Khalid Bey is spending the next couple weeks ramping up for the general election, after getting final results from the June 22nd primary that was determined by absentee ballots. He says no that he can look forward, the message really doesn’t change.
“To me. It’s about the family, it’s about reduction of unemployment, it’s about building one- and two-family homes to be able to improve our tax base. It’s about eliminating redundancies and inefficiencies in government. That’s my first target going in. So, I’ll say that course.”
He’s coming off of a razor thin primary win over Michael Greene who had more than a dozen detailed proposals to improve the city. Bey says he likes creative ideas, but not at the expense of the taxpayer. Now his attention shifts to defeating Mayor Ben Walsh and Republican Janet Burman. He believes voters will have two primary issues on their minds when they make a selection: finding work opportunities and, increasingly, public safety.

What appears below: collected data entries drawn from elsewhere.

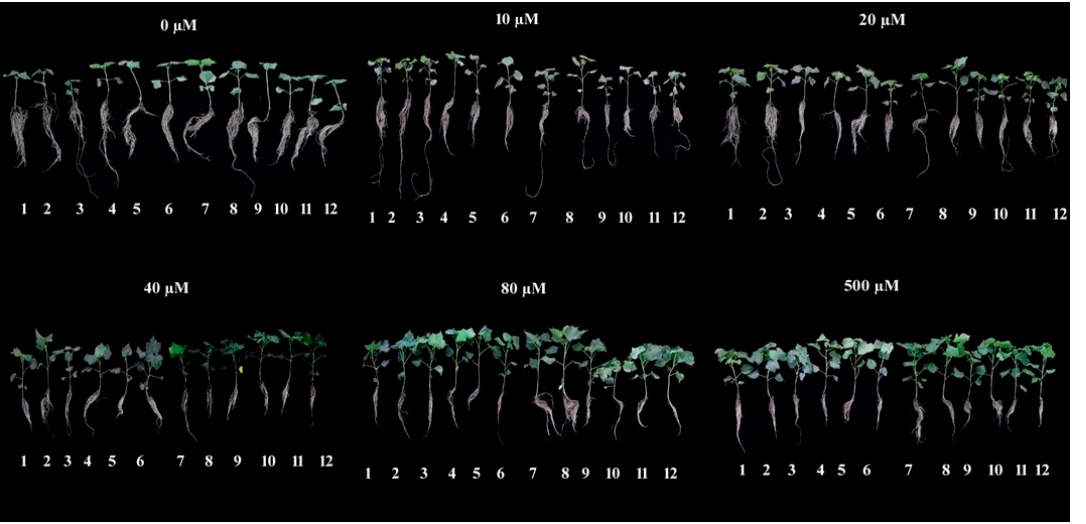
Figure 1. Representative examples of genotype-specific plant phenotypes of 12 cotton genotypes grown under various P concentrations (0, 10, 20, 40, 80, and 500 µ M). Each number from 1 to 12 represents genotypes TM-1, Yumian-21, CCRI-64, CCRI-27, Xinluzhong-17, Xinluzao-35, Xinluzao-48, Xinluzao-49, Xinluzhong-12, Xinluzhong-15, Xinluzao-20, and CCRI-12, Table 1. Shoot length (SL, cm), root dry weight (RDW, g), shoot dry weight (SDW, g), total plant dry weight (TDW, g), number of leaves (NOL), and leaf area (LA, cm 2 ) of 12 cotton genotypes grown at different P concentrations in hydroponic culture.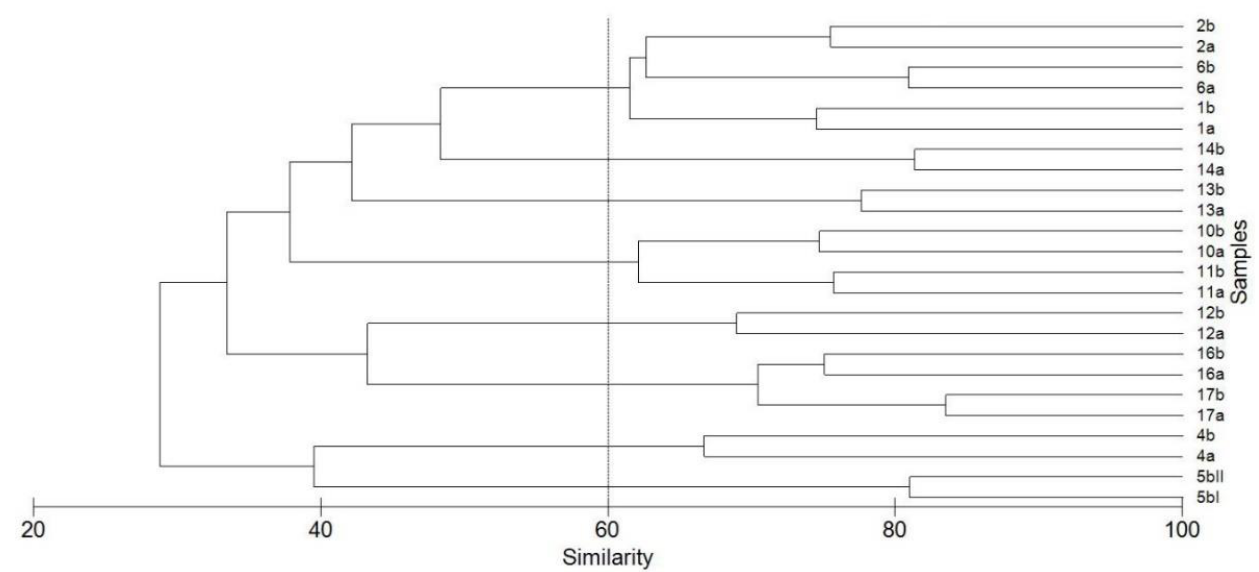
Figure 37. Similarity between the epiphytic diatom assemblages from Revillagigedo Archipelago according to the Bray– Curtis index based on the relative abundances of the shared taxa.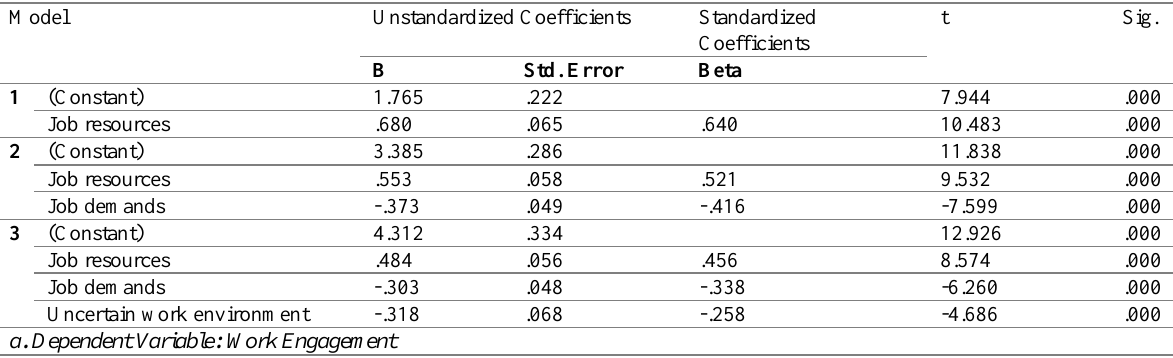
Table 10: Coefficients for the moderating effect of uncertain work environment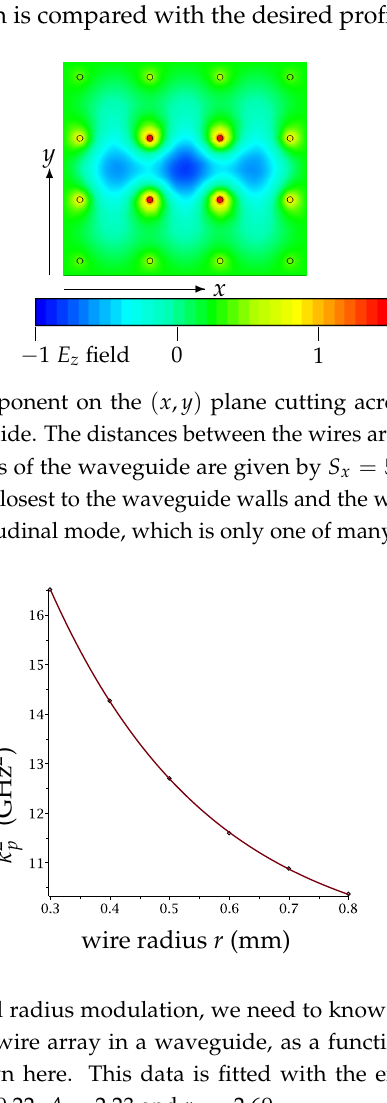
Figure 6. To design the required radius modulation, we need to know the variation of the effective plasma frequency of our 4 × 4 wire array in a waveguide, as a function of wire radius, which for our chosen parameters is shown here. This data is fitted with the exponential function k 2 p ( r ) = y 0 + A exp ( − r / r 0 ) , where y 0 = 9.22, A = 2.23 and r 0 =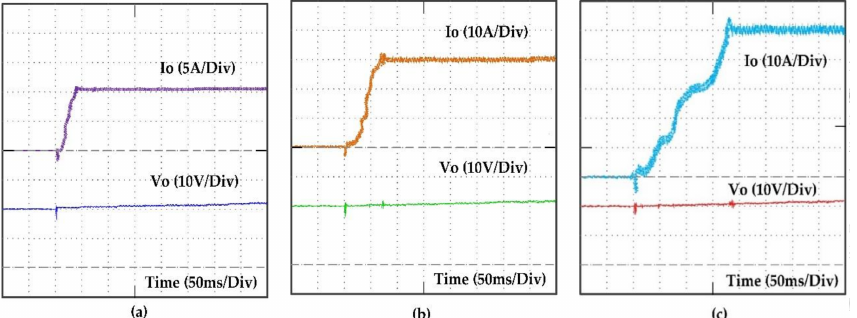
Figure 15. The supercapacitor bank (153 Wh) with an initial charging voltage 20 V connected to DAB-IBDC converter. The output voltage and current waveform during the soft-start period ( a ) 500 W, ( b ) 1.5 kW and ( c ) 2.5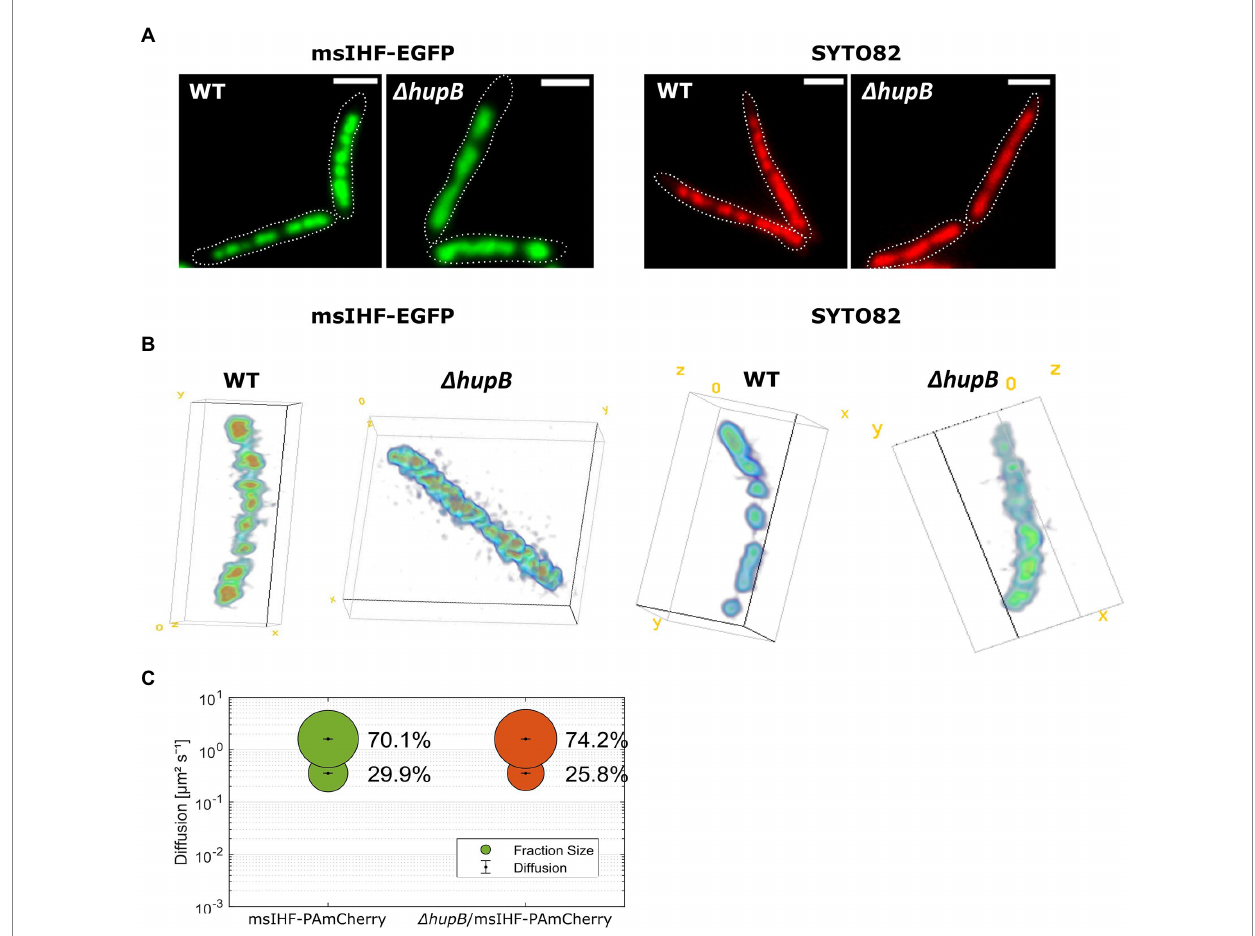
FIGURE 4 Analysis of changes in nucleoid morphology in msIHF-EGFP and Δ hupB /msIHF-EGFP strains in comparison to Δ hupB and wild-type M. smegmatis cells stained with SYTO82 chromosomal dye. (A) Wide-field epifluorescence microscopy-derived micrographs of representative cells from the analyzed strains. Cell outlines are indicated with dotted white lines. Scale bar, 2 μ m. (B) Lattice SIM combined with Z-stacks of the analyzed strains. 3D models of the nucleoids were generated in Fiji using the Volume Viewer plugin. (C) Results of single-particle tracking experiments. Bubble plot presenting obtained diffusion coefficients and the subpopulations sizes for msIHF-PAmCherry and Δ hupB /msIHF-EGFP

“It’s going to be a matter of, the majority of people concerned about public safety, who they believe can do two things: One, improve community-police relations; two, make neighborhoods safer. And the person with the more practical approach to achieving that will, I think, have a great chance to win. I think the mayor has lost his opportunity in that.”
Of course, the Walsh administration launched a 16-point plan for police reform, but Bey says it’s not getting results on the streets or in the minds of residents. Bey knows another element in the race will be the pandemic.
“It’s what makes it in some ways an uphill battle, an incumbent who has at least a respectable amount of likeability. But also coming out of a crisis, it’s usually the intent of people to stay where they’re comfortable. I question whether people are comfortable though. And I think many of our constituents would express the same.”
Voters often don’t make a change during a crisis. But that’s if they’re generally comfortable, which Bey contends, many are not. He can also see advantages to having a democrat lead the city … from a more collective philosophy.
“We understand the value of self-determinism because I can’t feed you if I don’t have food, but it’s the fact that I do make an attempt to help you eat. I’m not saying figure it out on your own. And that is the different between democrats and the right. We care about the well-being of the other person. Empowerment is the name of the game. So, to have that at every level of government, I think gives us great opportunity.”
One final challenge might be energizing people to vote at all … coming off of extremely low participation in the primary.